Louis Agassiz and the Science of Race between Brazil and the United States in 1865

Citation:

Wilcox, Benjamin. 2013. “Louis Agassiz and the Science of Race between Brazil and the United States in 1865.” WCFIA Undergraduate Thesis Conference. Cambridge, MA: Weatherhead Center for International Affairs. Copy at http://www.tinyurl.com/yvssvbn9

Date Presented:

February 9, 2013

Abstract:

My project centers on the Thayer Expedition, a scientific undertaking led by Harvard naturalist Louis Agassiz that traveled to Brazil during the closing months of the United States Civil War.
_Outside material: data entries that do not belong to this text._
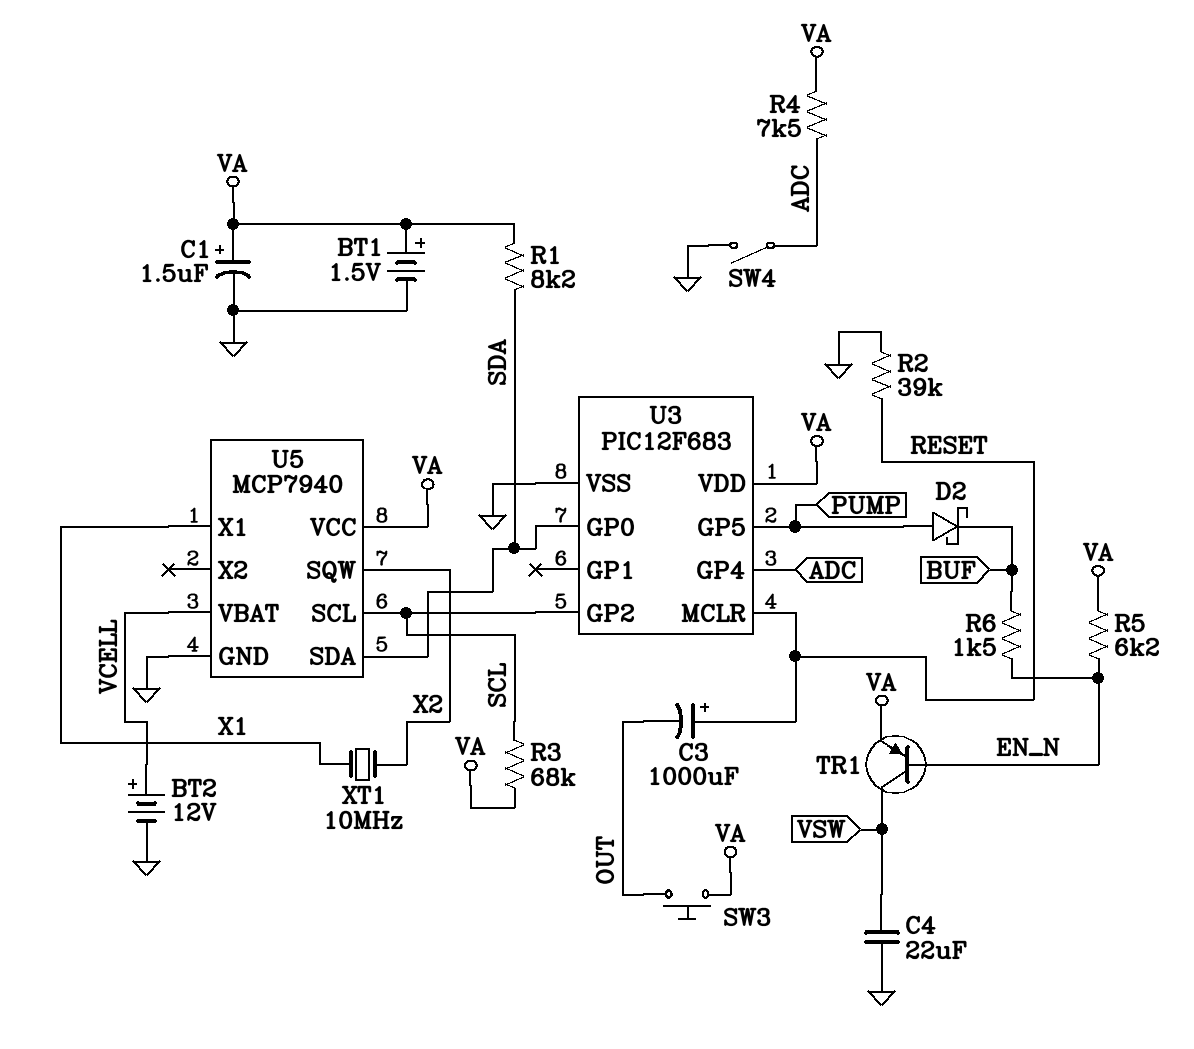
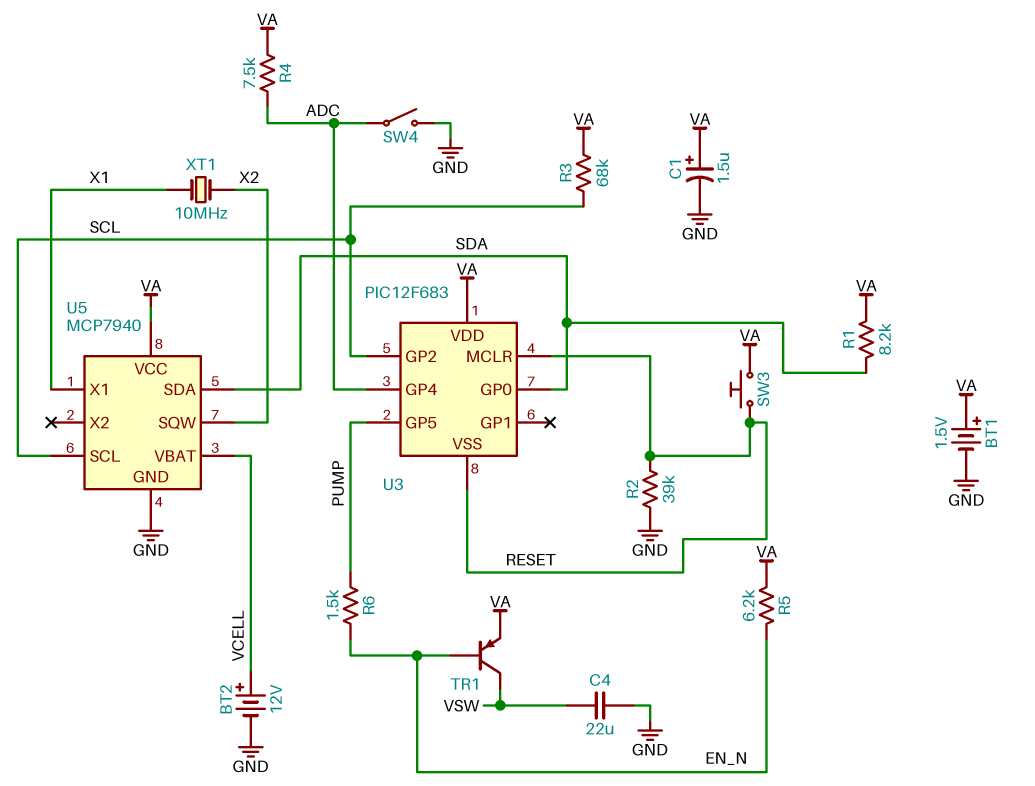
C3: 1000uF (plus RESET, minus OUT) -> none
D2: schottky (A PUMP, K BUF) -> none
R6: 1.5k (BUF, EN_N) -> 1.5k (EN_N, PUMP)
SW3: button (OUT, VA) -> button (RESET, VA)
U3 pin VSS: GND -> RESET

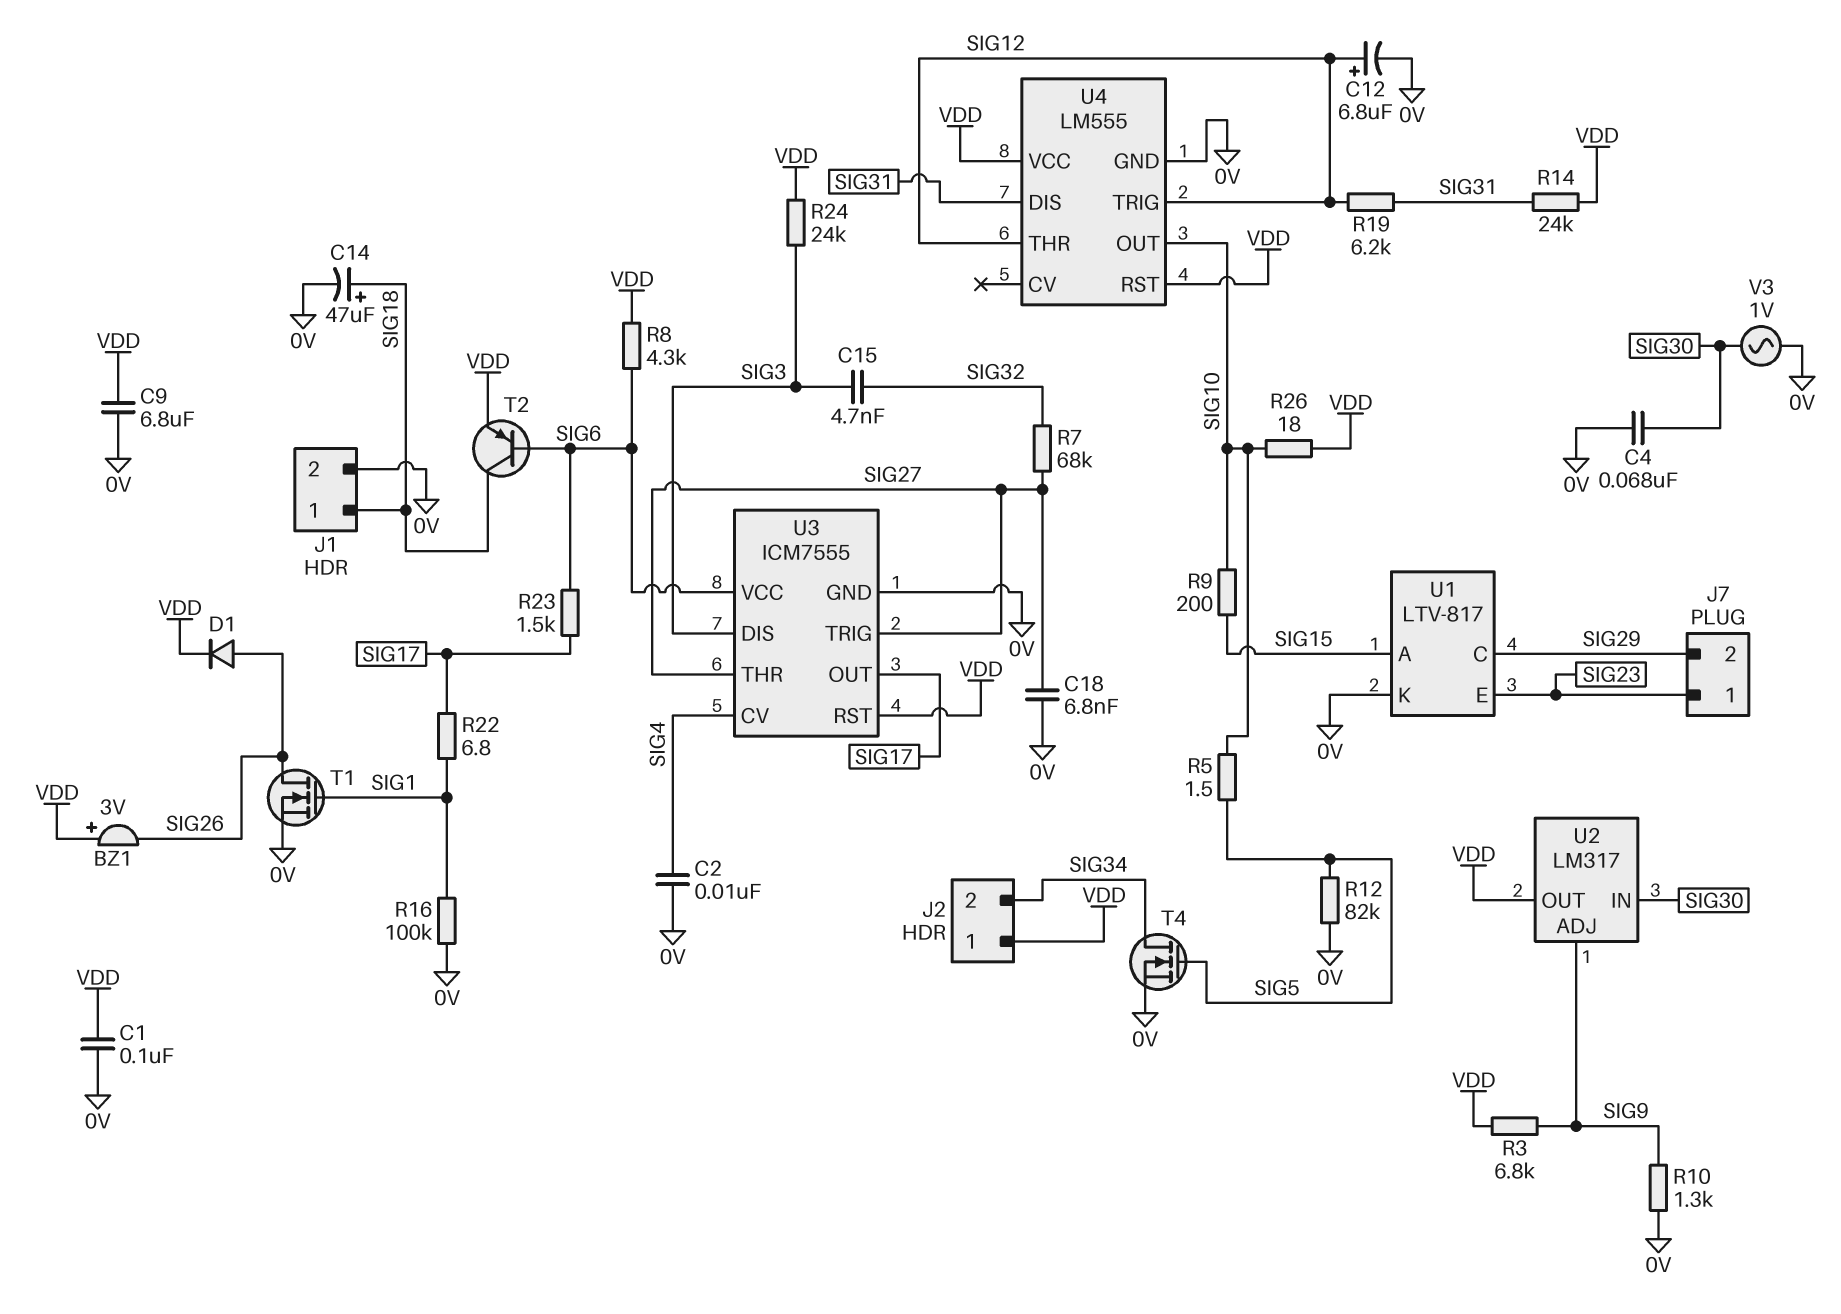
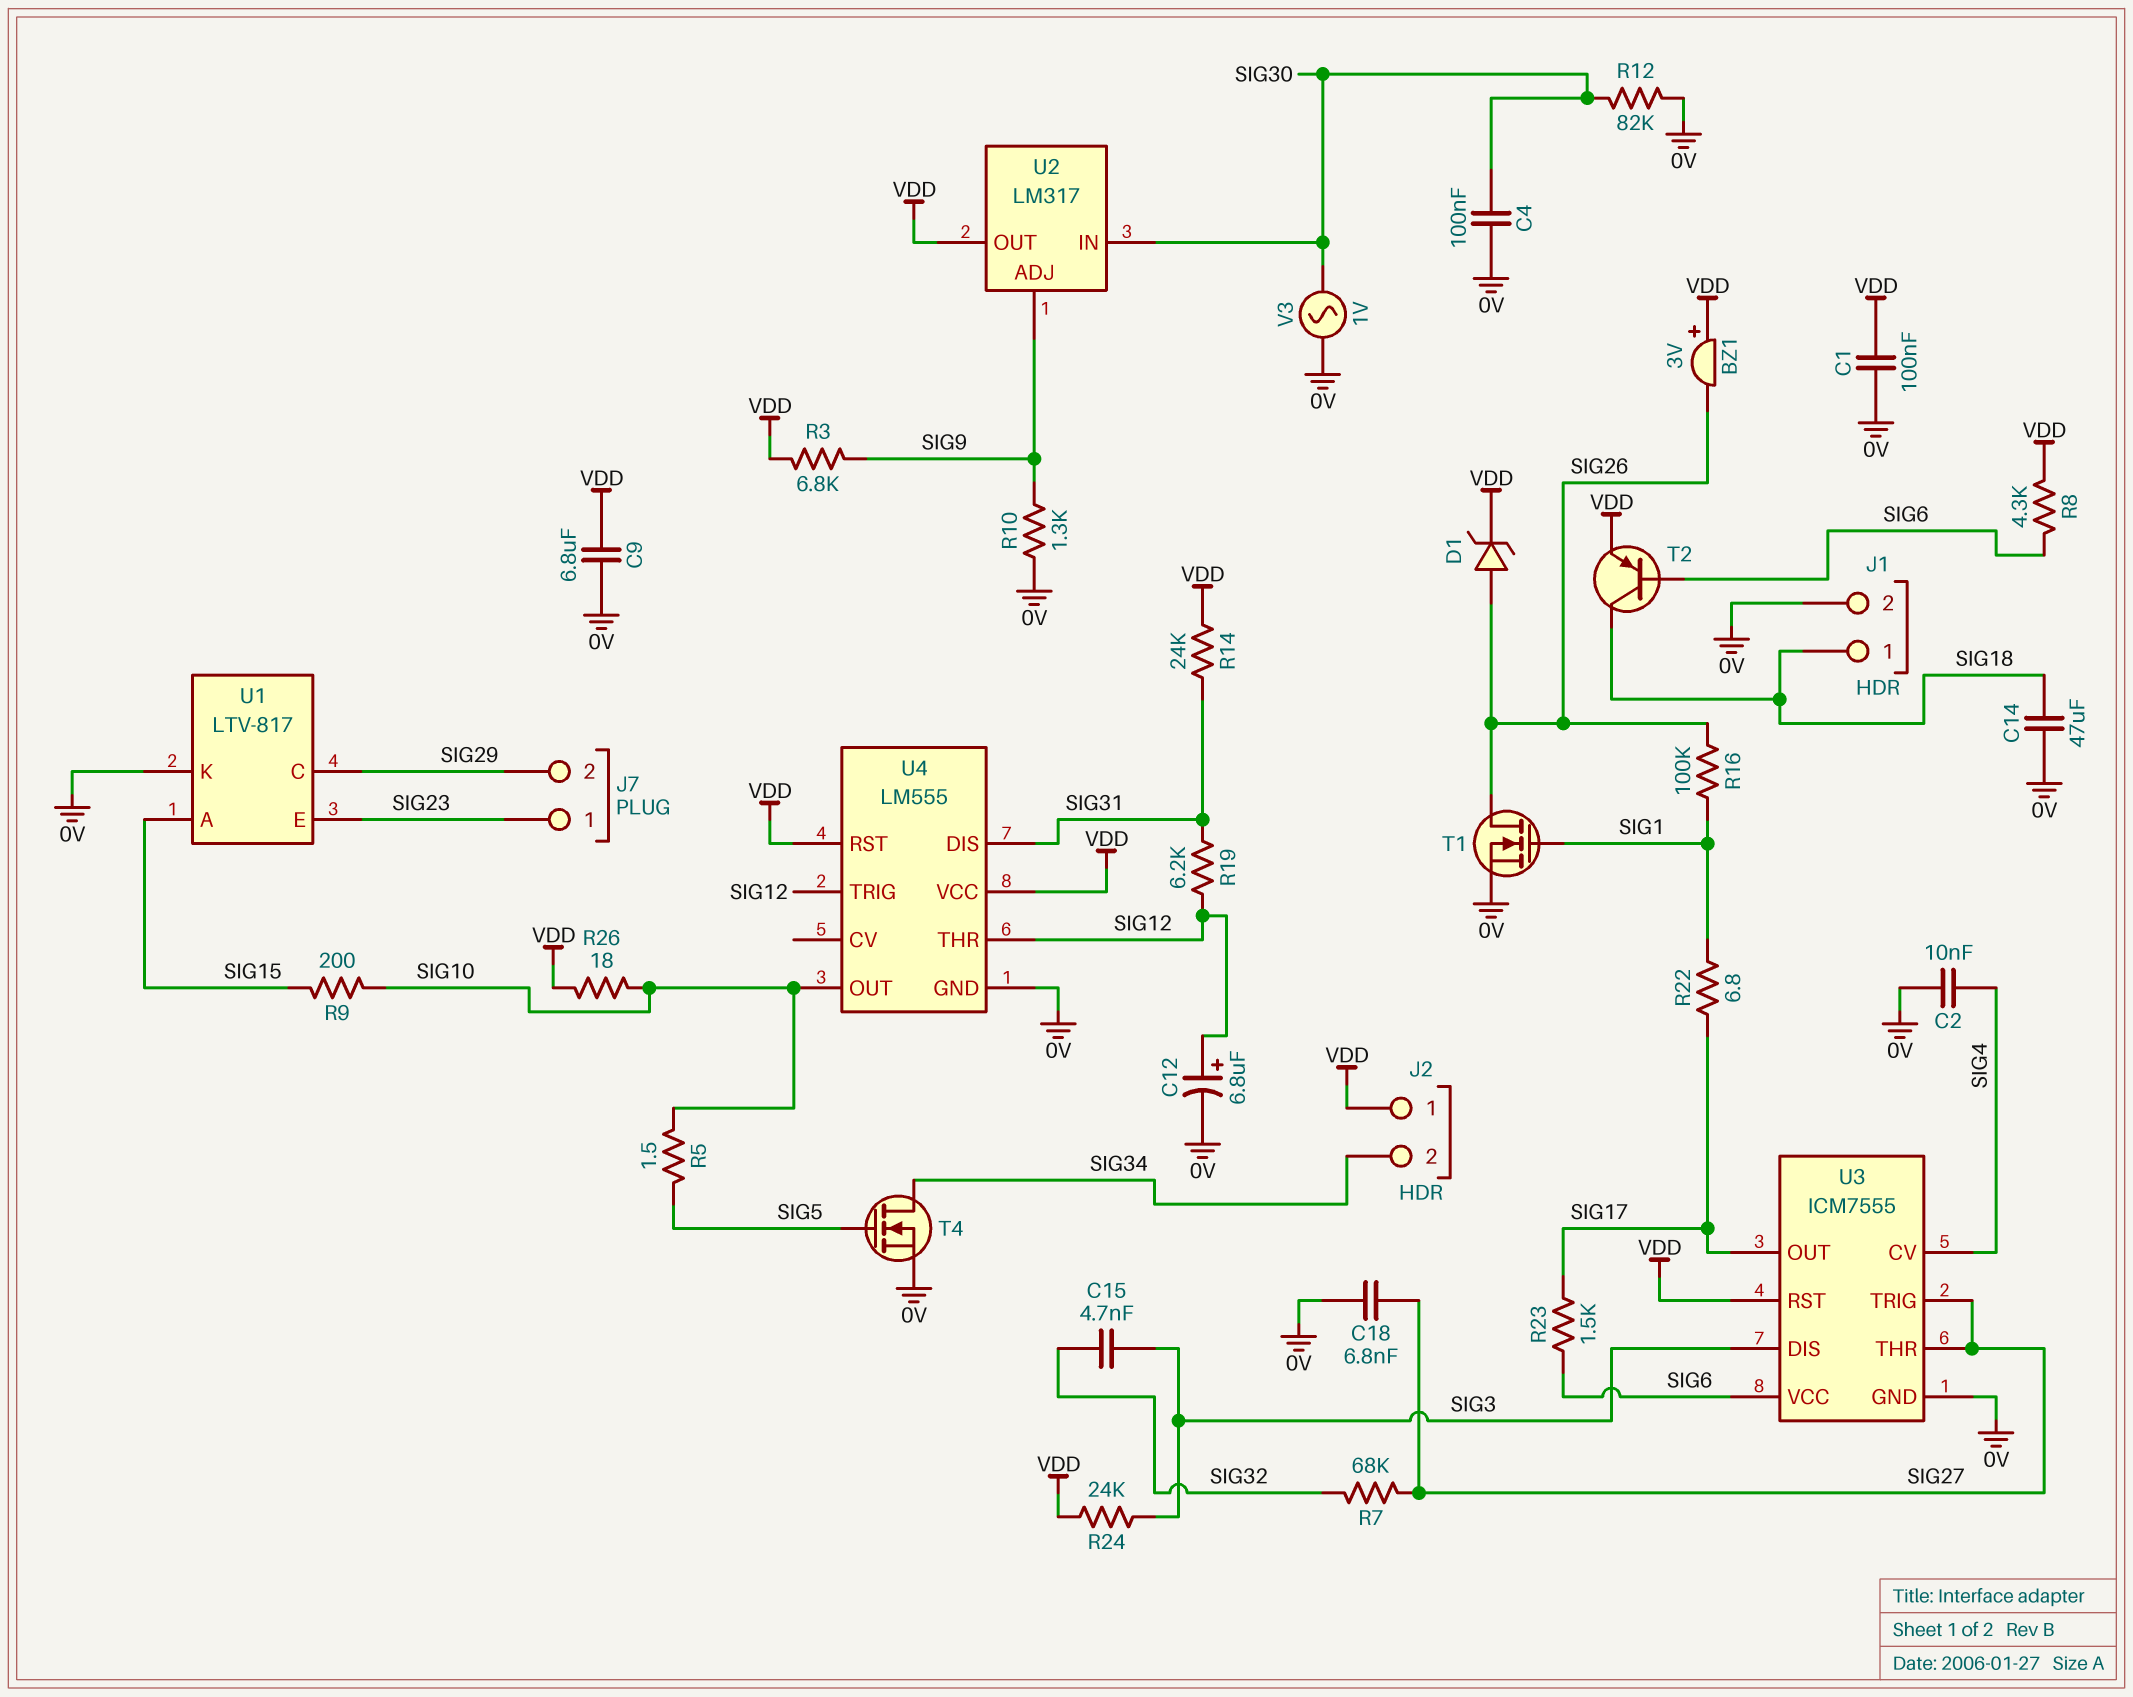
C4: 68nF (0V, SIG30) -> 100nF (0V, SIG30)
C14: 47uF (plus SIG18, minus 0V) -> 47uF (0V, SIG18)
D1: diode (A SIG26, K VDD) -> zener (A SIG26, K VDD)
R12: 82k (0V, SIG5) -> 82k (0V, SIG30)
R16: 100k (0V, SIG1) -> 100k (SIG1, SIG26)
In Brazil, Agassiz collected fish specimens, performed geographical analysis of glacial drift, and, most infamously, photographed the “racial hybrids” that he encountered in the Brazilian Amazon. Agassiz and his research assistants – among them a twenty-three-year-old William James – received extensive support from Brazil’s government and elite classes as they journeyed up the Brazilian coast and, eventually, deep into the Amazon rainforest. My thesis tells the story of the Thayer Expedition by placing it firmly in the context of Brazilian history, describing how the Expedition was shaped by nascent Brazilian ideas about science, nation, and race. In doing so, I also reconstruct the pre-Darwinian worldview espoused by Agassiz, a worldview that viewed ichthyology, glacial study, and race relations as intimately linked. In order to understand the way that Brazil shaped – and was shaped by – the Thayer Expedition, it is necessary to understand how Agassiz’s notorious photographs emerged from an expedition that was concerned chiefly with the collection of undiscovered fish species. As I enter the final phase of this project, it remains necessary to narrow my exploration of Agassiz’s influence in Brazil, and to specify precisely how Agassiz engaged with both scientists and politicians in imperial Brazilian society.